Page text -
Content starts

The refactoring project rumbles on but my time with it is drawing to a close. This week the currency traders decided that they wanted to be able to manually override the live data in some circumstances. They wanted to be able to edit a live data point, set its value to a fixed amount and have all dependant displays take this new value into account.
Like most things in computing an extra level of indirection saved the day…
The FX display that forms part of the refactoring project allows live data to feed into a display where traders can display standard terms; like 1 month, or 1 week, and also specify custom terms; like 12/12/03 to 14/01/03 for the purpose of quoting and making currency swaps.
Sometimes they’d like to be able to override the live data to adjust their spreads. They wanted to be able to say ’this particular value from this particular supplier should actually be X rather than the live value’ and have all of the displays and dependant points accept the fact…
Due to the work that had been done to make the FX engine easy to test we’d already decoupled things quite nicely. Live data “tickers” are kept in a pool and the displays pull items out of the pool to make up display points; a 1 month display point might require a SPOT and 1M ticker. A one month and a day point might also require the 2M ticker so that it can interpolate the required point. Pools are stored by contributor; reuters, prebon, internal, etc and by currency. The requirement boiled down to being able to freeze the ticker, let display points work from the frozen value yet let trades still access the real values.
Our tickers live in a live data library; this knows all about how to connect a live data item that’s specific to one of the client’s service providers to an object that implements our abstract
ILiveData interface. The rest of the application works with the data via the interface. It seemed that the easiest way to provide this editable functionality was to slip another object in between the live data object and the application. This new object would also implement
ILiveData and would be able to decide when to pass requests through to the underlying live data item and when to stand in for that item and provide its own, user supplied, data values.

Content ends

Problems to work on -
**a)** Rewrite the passage of the refactoring write-up between "The refactoring project rumbles" and "making currency swaps.", inclusive, replacing "currency traders" with "FX traders".
**b)** Carry on the refactoring write-up from the point at which it stops.

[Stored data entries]
Content starts

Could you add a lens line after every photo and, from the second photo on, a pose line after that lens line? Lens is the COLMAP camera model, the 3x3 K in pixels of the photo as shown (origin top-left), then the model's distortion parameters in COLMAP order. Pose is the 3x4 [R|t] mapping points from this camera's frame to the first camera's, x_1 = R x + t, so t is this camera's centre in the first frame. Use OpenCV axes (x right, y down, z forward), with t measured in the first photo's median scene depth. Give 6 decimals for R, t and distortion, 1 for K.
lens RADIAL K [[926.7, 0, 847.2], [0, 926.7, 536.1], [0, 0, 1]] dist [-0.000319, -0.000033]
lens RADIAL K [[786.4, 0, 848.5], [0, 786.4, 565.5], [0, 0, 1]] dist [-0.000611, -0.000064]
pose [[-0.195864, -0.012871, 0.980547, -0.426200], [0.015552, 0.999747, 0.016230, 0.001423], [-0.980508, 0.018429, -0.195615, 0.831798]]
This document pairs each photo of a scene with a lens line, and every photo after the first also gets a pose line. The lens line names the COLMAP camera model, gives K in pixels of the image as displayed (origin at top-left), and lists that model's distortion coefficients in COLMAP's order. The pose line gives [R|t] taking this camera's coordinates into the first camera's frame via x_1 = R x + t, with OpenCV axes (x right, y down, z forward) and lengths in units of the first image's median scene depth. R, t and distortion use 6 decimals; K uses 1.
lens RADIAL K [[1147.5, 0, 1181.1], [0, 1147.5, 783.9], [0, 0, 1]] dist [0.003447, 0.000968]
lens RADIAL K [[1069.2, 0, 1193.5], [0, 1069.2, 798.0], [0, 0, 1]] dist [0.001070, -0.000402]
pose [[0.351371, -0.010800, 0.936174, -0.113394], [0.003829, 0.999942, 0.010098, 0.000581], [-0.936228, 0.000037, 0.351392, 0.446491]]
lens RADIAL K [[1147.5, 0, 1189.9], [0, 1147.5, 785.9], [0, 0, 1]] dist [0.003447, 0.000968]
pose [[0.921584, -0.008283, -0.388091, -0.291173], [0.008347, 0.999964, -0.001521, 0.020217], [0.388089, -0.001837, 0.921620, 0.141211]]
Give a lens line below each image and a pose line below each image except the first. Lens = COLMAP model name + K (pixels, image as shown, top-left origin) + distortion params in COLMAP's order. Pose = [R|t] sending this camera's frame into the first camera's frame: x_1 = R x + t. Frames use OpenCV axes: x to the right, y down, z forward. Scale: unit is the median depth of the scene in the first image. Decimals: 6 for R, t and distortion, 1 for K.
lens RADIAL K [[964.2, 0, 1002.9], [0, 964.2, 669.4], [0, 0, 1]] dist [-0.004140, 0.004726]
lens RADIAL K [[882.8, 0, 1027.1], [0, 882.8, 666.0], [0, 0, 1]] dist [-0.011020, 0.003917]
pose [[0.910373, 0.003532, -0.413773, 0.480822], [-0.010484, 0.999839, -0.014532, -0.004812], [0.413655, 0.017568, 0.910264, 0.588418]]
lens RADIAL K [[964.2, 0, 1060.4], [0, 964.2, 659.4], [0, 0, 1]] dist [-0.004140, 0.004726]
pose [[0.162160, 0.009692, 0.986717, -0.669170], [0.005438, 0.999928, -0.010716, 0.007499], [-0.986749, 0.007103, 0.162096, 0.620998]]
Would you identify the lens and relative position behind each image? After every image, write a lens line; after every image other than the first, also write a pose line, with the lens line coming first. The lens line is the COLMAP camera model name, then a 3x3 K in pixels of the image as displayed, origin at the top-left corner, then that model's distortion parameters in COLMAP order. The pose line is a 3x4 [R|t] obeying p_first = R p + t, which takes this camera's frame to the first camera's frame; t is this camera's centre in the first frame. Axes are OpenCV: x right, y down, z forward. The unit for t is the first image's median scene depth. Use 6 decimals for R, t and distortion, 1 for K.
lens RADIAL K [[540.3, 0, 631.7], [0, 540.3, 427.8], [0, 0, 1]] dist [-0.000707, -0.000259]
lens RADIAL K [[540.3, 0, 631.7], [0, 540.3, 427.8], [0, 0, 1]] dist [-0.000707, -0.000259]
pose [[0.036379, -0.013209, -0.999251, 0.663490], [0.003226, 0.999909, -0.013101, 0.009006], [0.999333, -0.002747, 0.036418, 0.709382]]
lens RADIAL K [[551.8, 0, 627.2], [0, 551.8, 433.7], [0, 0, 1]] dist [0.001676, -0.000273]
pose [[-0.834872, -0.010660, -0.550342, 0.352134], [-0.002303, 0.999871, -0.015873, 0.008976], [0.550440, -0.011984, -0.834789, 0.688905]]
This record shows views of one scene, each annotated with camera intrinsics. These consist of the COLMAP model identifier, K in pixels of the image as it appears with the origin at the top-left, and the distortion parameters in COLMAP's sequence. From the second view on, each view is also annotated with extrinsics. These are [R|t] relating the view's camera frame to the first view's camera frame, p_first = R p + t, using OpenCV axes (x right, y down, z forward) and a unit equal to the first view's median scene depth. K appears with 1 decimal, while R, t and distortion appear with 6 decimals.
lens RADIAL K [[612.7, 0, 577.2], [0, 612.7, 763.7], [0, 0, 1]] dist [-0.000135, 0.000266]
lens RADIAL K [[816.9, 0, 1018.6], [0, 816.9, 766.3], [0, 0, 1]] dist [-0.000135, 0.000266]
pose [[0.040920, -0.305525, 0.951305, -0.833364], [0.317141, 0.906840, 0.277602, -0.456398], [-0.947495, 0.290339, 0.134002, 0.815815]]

Content ends

Exercise answers -
**a)**
The refactoring project rumbles on but my time with it is drawing to a close. This week the FX traders decided that they wanted to be able to manually override the live data in some circumstances. They wanted to be able to edit a live data point, set its value to a fixed amount and have all dependant displays take this new value into account.
Like most things in computing an extra level of indirection saved the day…
The FX display that forms part of the refactoring project allows live data to feed into a display where traders can display standard terms; like 1 month, or 1 week, and also specify custom terms; like 12/12/03 to 14/01/03 for the purpose of quoting and making currency swaps.

**b)**
Step one was to write a test for the new functionality. We wanted to be able to edit a point and then, later on, cancel that edit and allow the point to continue to tick with live updates. When the new object was in ’edited’ mode it dealt with client requests itself, when in live mode it passed most requests on to the real live data. Some stuff was slightly more complex; the live data objects are subjects in the observer pattern and so can have observers. The new object needed to intercept these observation registrations and register itself with the real object, effectively chaining the observations and adjusting the observed state where needed.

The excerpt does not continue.